“Masallar iyileştirebiliyor. Çocukların dertlerini, korkularını biraz soyutlayarak; başkasının hikayesi olarak ortaya koyup tartışarak onlara yardım edebiliriz. Hayatta her meseleyi çözemeyiz; ama masallar sayesinde yaşadıkları sıkıntılarla nasıl baş edebileceklerini gösterip olasılıklar sunabiliriz.” diyen yazar tam da bu noktadan yola çıkarak ilk olarak kızına anlatmış bu masalı.
Bu masal bir dostluk masalı esasen. Ama hakiki bir dosta kavuşmak o kadar kolay olmasa gerek. Adı üstünde bir masal bu. Zorluklar olacak. Engeller çıkacak. Yardım eden de olacak, taş koyan da. Kahraman yaşadıklarıyla olgunlaşacak.
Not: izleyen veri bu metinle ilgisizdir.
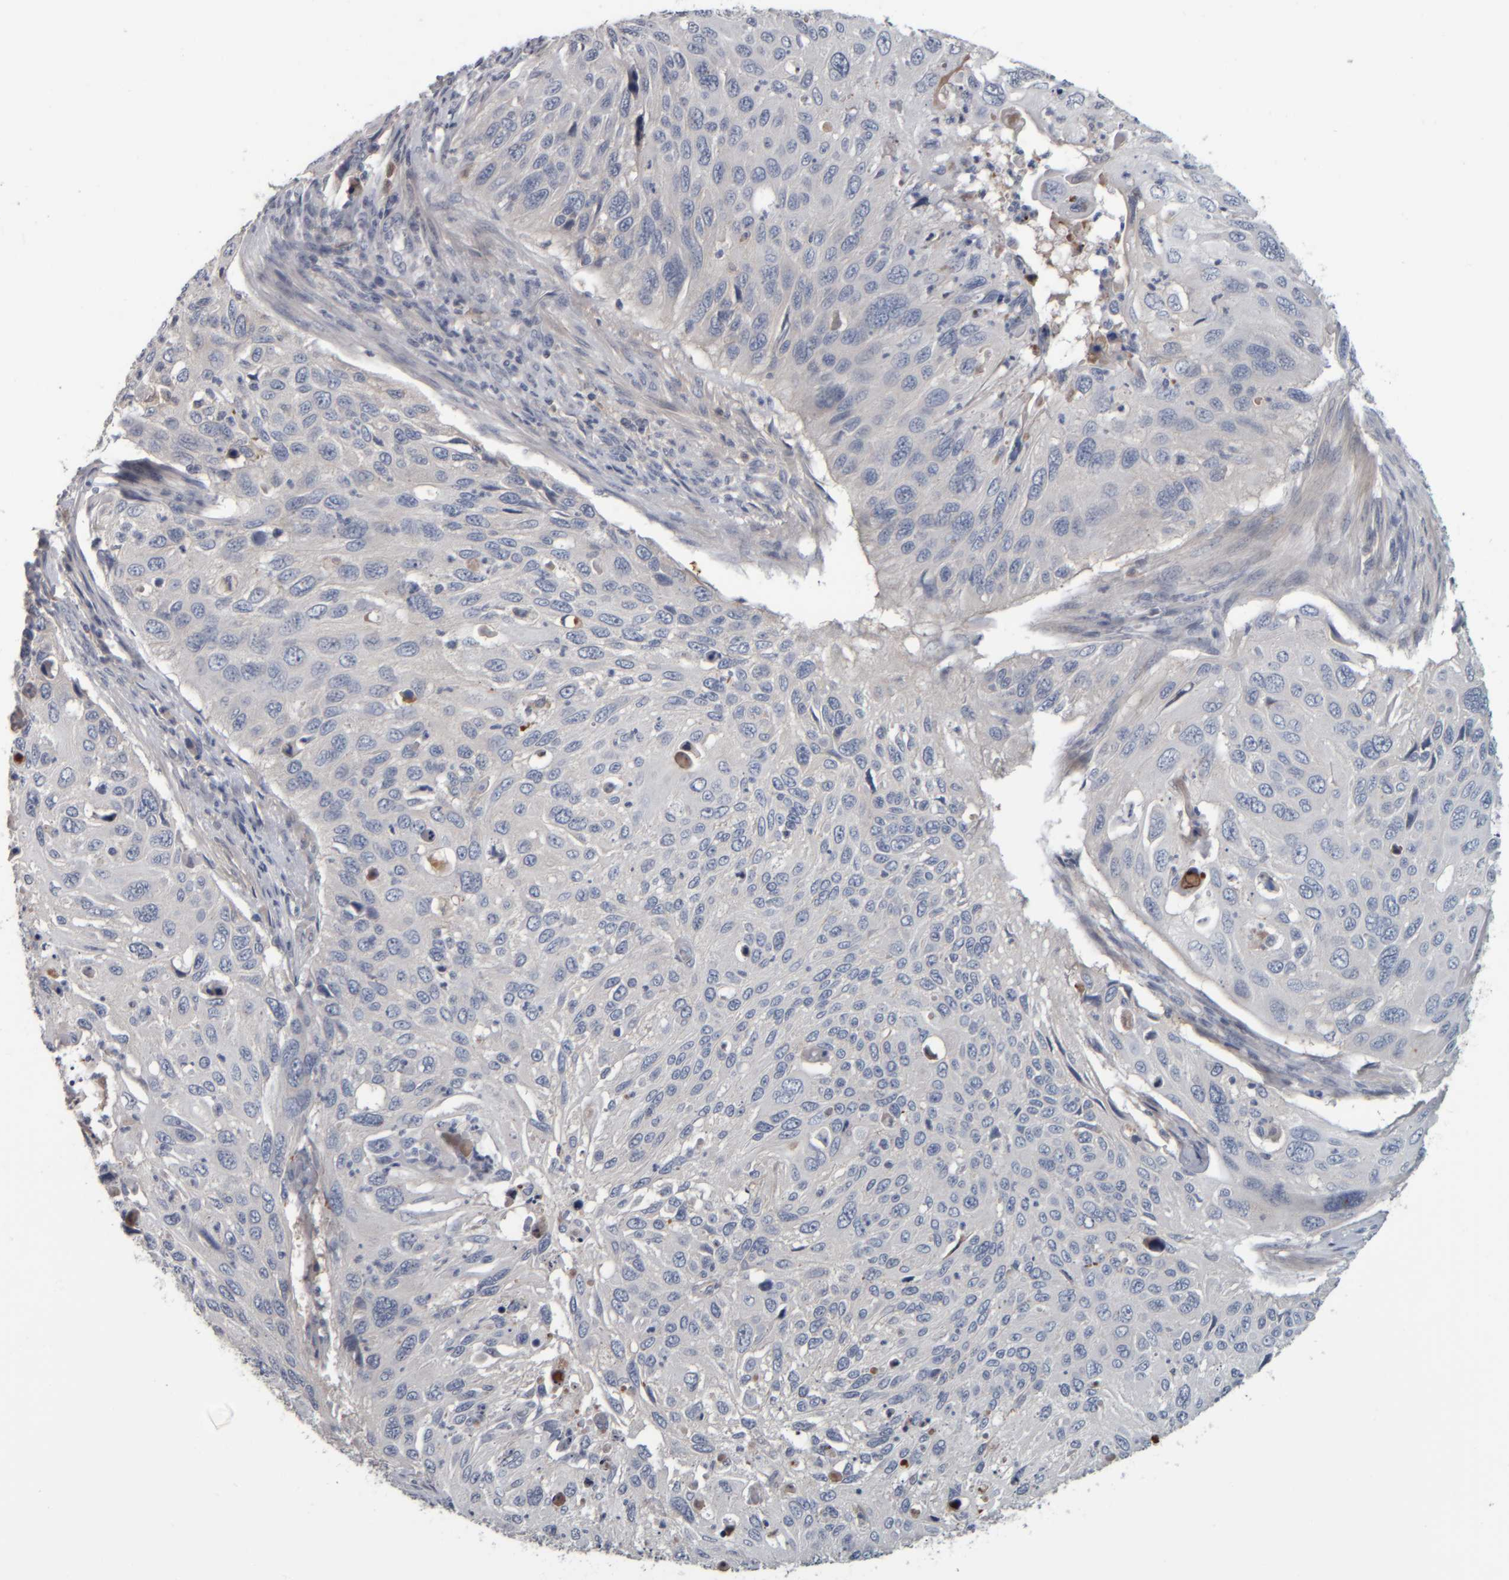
{"staining": {"intensity": "negative", "quantity": "none", "location": "none"}, "tissue": "cervical cancer", "cell_type": "Tumor cells", "image_type": "cancer", "snomed": [{"axis": "morphology", "description": "Squamous cell carcinoma, NOS"}, {"axis": "topography", "description": "Cervix"}], "caption": "Image shows no protein staining in tumor cells of squamous cell carcinoma (cervical) tissue.", "gene": "CAVIN4", "patient": {"sex": "female", "age": 70}}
Hem gözü hem gönlü açılacak ve doğruyu bulacak. Tabi tüm yaşadıkları hem onun hem de okuyanların kulağına küpe olacak?
Kahramanımız güçlü, kuvvetli bir ayı. Niyeti de boyuna, huyuna, gücüne denk bir dost. Lakin burnu biraz havada. Bir de oldukça kaba. Onunla arkadaş olmak isteyen kurbağa ve fareyi beğenmediği gibi sözünü de esirgemiyor. Taa ki bir kaplanla karşılaşıncaya kadar. Tam da istediği gibi. Hatta fazlasıyla. E hal böyle olunca her gün yeni bir kavga. Ayı bir gün takılınca avcının ağına medet umar kaplandan. Ama kaplan kendi postunun derdinde, uzaklaşıp gider oradan. Ayını hali içler acısı. Sonra ne olur, ayının imdadına kimler yetişir merak edenler buyursun masala.